In Winter 2026, knitwear is not simply winter clothing. It becomes a conceptual structure, a way of thinking. From hybrid hats layering Nordic beanies over ethnic chullos, rib-knit striped cardigans with structured shoulders, removable geometric knit panels, glitched knit textures, trompe-l’oeil knit tank tops, to Fair Isle embroidery on outerwear, every knitted element reflects experimentation, fluidity, and a rejection of fixed form and perfection.
The silhouettes of the collection move clearly in a space between masculine and non-gendered expression. There are “shkirts” (shirt + skirt forms), wool tailoring kilts worn over trousers or on bare legs, capelets and mantle-like garments with quasi-religious undertones, pencil coats and cloaks that evoke a Victorian–collegiate gothic atmosphere. These garments are not designed to provoke gender spectacle, but to create a space of non-definition, a space where men are not required to define themselves, choose roles, or decide who they should be.
Patterns and motifs are densely layered, botanical, floral, Fair Isle, stripes, paisley, checks, and geometric prints, yet they never feel chaotic. This is because the color palette is tightly controlled within a muted harmony, allowing everything to merge into a soft, coherent visual field. When Klausner reintroduces shades inspired by the Francis Bacon–referenced Women’s Fall 2009 collection, the effect is not nostalgic imitation, but a living continuity of brand memory, history in motion rather than archive worship.
One of the strongest visual signatures of the show is the outerwear: Polaroid-floral printed coats, an olive jacquard floral parka layered over a burnt-orange quilted liner, and the Polaroid satin capelet trench double-overdyed in red and petrol. These pieces are not only visually striking, they tell stories in themselves. They carry memory, dream, romance, and travel within a single garment.
Throughout the show, the men do not walk with the confident authority of classical runway masculinity. They move like young boys trying on clothes, trying identities, trying roles, trying life itself. Knit trapper hats, center-parted hair, nerdy glasses, school bags, and collegiate crest embroideries give the entire show the atmosphere of first-year university students, young men entering a new world with uncertainty, vulnerability, and hope.
Klausner summarizes his philosophy simply:
“It’s not autobiographical. It’s more like a fantasy. It’s about the steps of self-exploration and finding yourself, and I think that’s a really beautiful idea to work with.”
And this sentence captures Winter 2026 perfectly. This is not a show that tries to define men. It does not attempt to prescribe masculinity. It does not impose a finished identity on its audience. Instead, it opens a space where uncertainty, hesitation, and vulnerability are allowed to exist in fashion.
Dries Van Noten Men’s Winter 2026 is therefore not beautiful only in image, it is beautiful in meaning, in structure of thought, and in the truth of growth. It is fashion that does not rush, does not provoke, does not chase momentum, and does not follow noise. It chooses to move slowly, deeply, and steadily.

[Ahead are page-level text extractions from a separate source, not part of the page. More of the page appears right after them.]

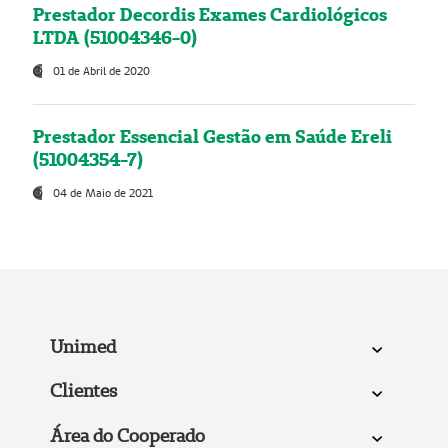
Prestador Decordis Exames Cardiológicos
LTDA (51004346-0)
01 de Abril de 2020
Prestador Essencial Gestão em Saúde Ereli
(51004354-7)
04 de Maio de 2021
Unimed
Clientes
Área do Cooperado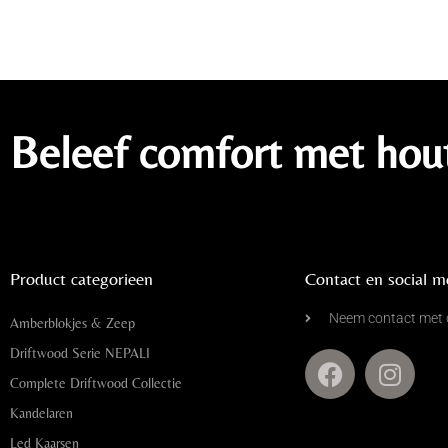
Beleef comfort met hou
Product categorieen
Contact en social m
Neem contact met 
Amberblokjes & Zeep
Driftwood Serie NEPALI
Complete Driftwood Collectie
Kandelaren
Led Kaarsen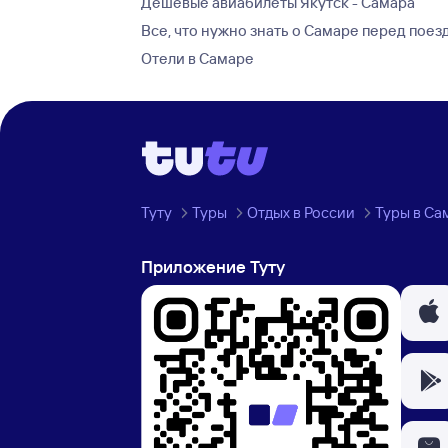
Дешевые авиабилеты Якутск - Самара
Все, что нужно знать о Самаре перед поез
Отели в Самаре
Туту
Туры
Отдых в России
Туры в Са
Приложение Туту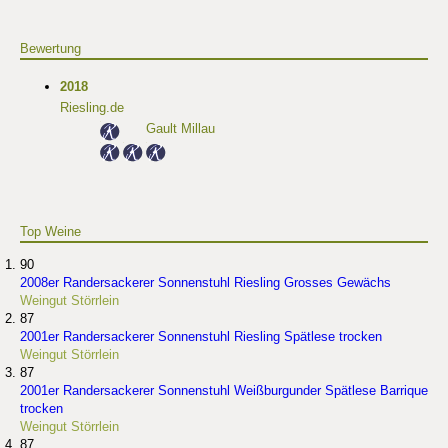
Bewertung
2018
Riesling.de
Gault Millau
Top Weine
90
2008er Randersackerer Sonnenstuhl Riesling Grosses Gewächs
Weingut Störrlein
87
2001er Randersackerer Sonnenstuhl Riesling Spätlese trocken
Weingut Störrlein
87
2001er Randersackerer Sonnenstuhl Weißburgunder Spätlese Barrique
trocken
Weingut Störrlein
87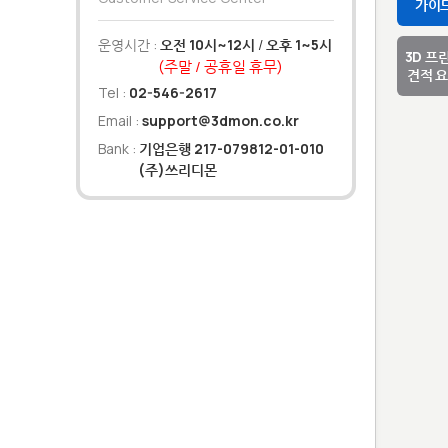
가이
운영시간 :
오전 10시~12시
/
오후 1~5시
3D 프
(주말 / 공휴일 휴무)
견적 
Tel :
02-546-2617
Email :
support@3dmon.co.kr
Bank :
기업은행 217-079812-01-010
(주)쓰리디몬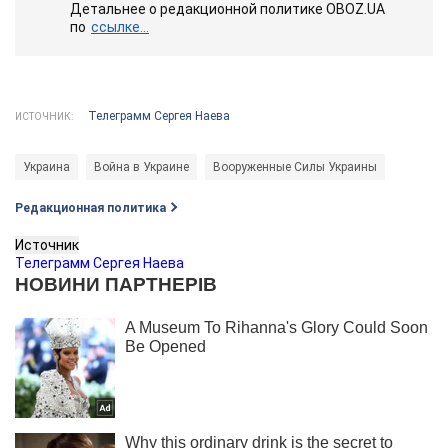
Детальнее о редакционной политике OBOZ.UA
по
ссылке...
Телеграмм Сергея Наева
ИСТОЧНИК:
Украина
Война в Украине
Вооруженные Силы Украины
Редакционная политика
Источник
Телеграмм Сергея Наева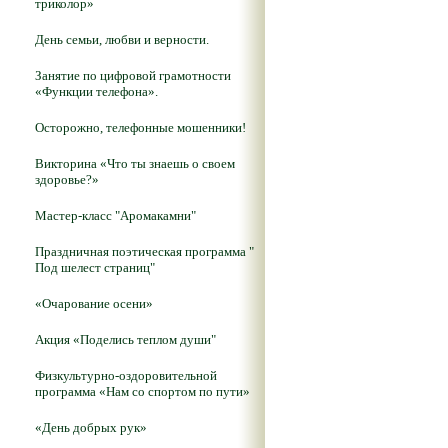
триколор»
День семьи, любви и верности.
Занятие по цифровой грамотности
«Функции телефона».
Осторожно, телефонные мошенники!
Викторина «Что ты знаешь о своем
здоровье?»
Мастер-класс "Аромакамни"
Праздничная поэтическая программа "
Под шелест страниц"
«Очарование осени»
Акция «Поделись теплом души"
Физкультурно-оздоровительной
программа «Нам со спортом по пути»
«День добрых рук»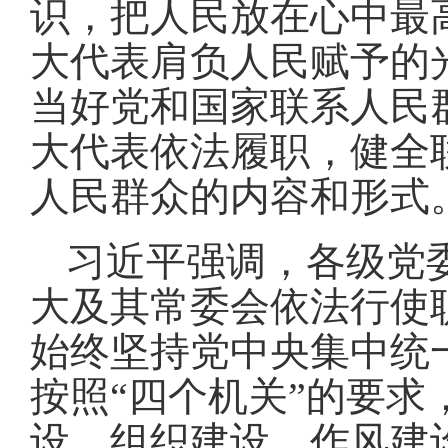
识，把人民放在心中最
大代表肩负人民赋予的
当好党和国家联系人民
大代表依法履职，健全
人民群众的内容和形式
习近平强调，各级党
大及其常委会依法行使
始终坚持党中央集中统
按照“四个机关”的要
设、组织建设、作风建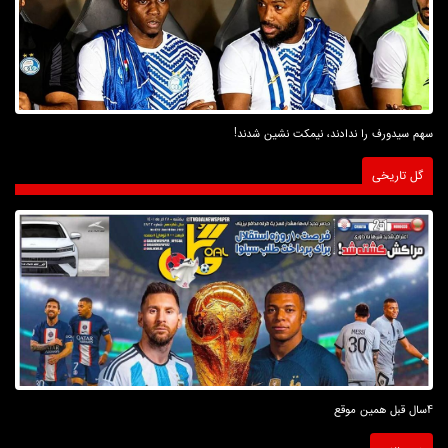
سهم سیدورف را ندادند، نیمکت نشین شدند!
گل تاریخی
4سال قبل همین موقع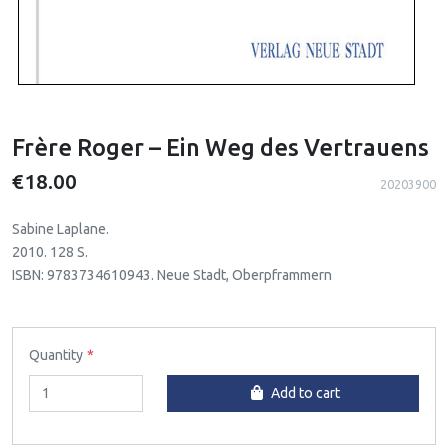
Frère Roger – Ein Weg des Vertrauens
€18.00
20203900
Sabine Laplane.
2010. 128 S.
ISBN: 9783734610943. Neue Stadt, Oberpframmern
Quantity
Add to cart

This is fashion that does not sell perfection, it sells the process of becoming.
It does not sell ready-made dreams, it sells spaces of searching.
It does not sell confidence, it sells the courage to remain uncertain.
And in a fashion world increasingly driven by speed and surface, Dries Van Noten chooses to compete through depth, meaning, and continuity.
Winter 2026 is not merely a fashion show.
It is a record of growth.
Not just clothing, but a language of life.
Not just a runway, but a story of a human being learning how to grow up.
This is Dries Van Noten in the era of Julian Klausner,
a brand that does not tell you who you should be,
but tells you that you have the right to slowly become whoever you are meant to be.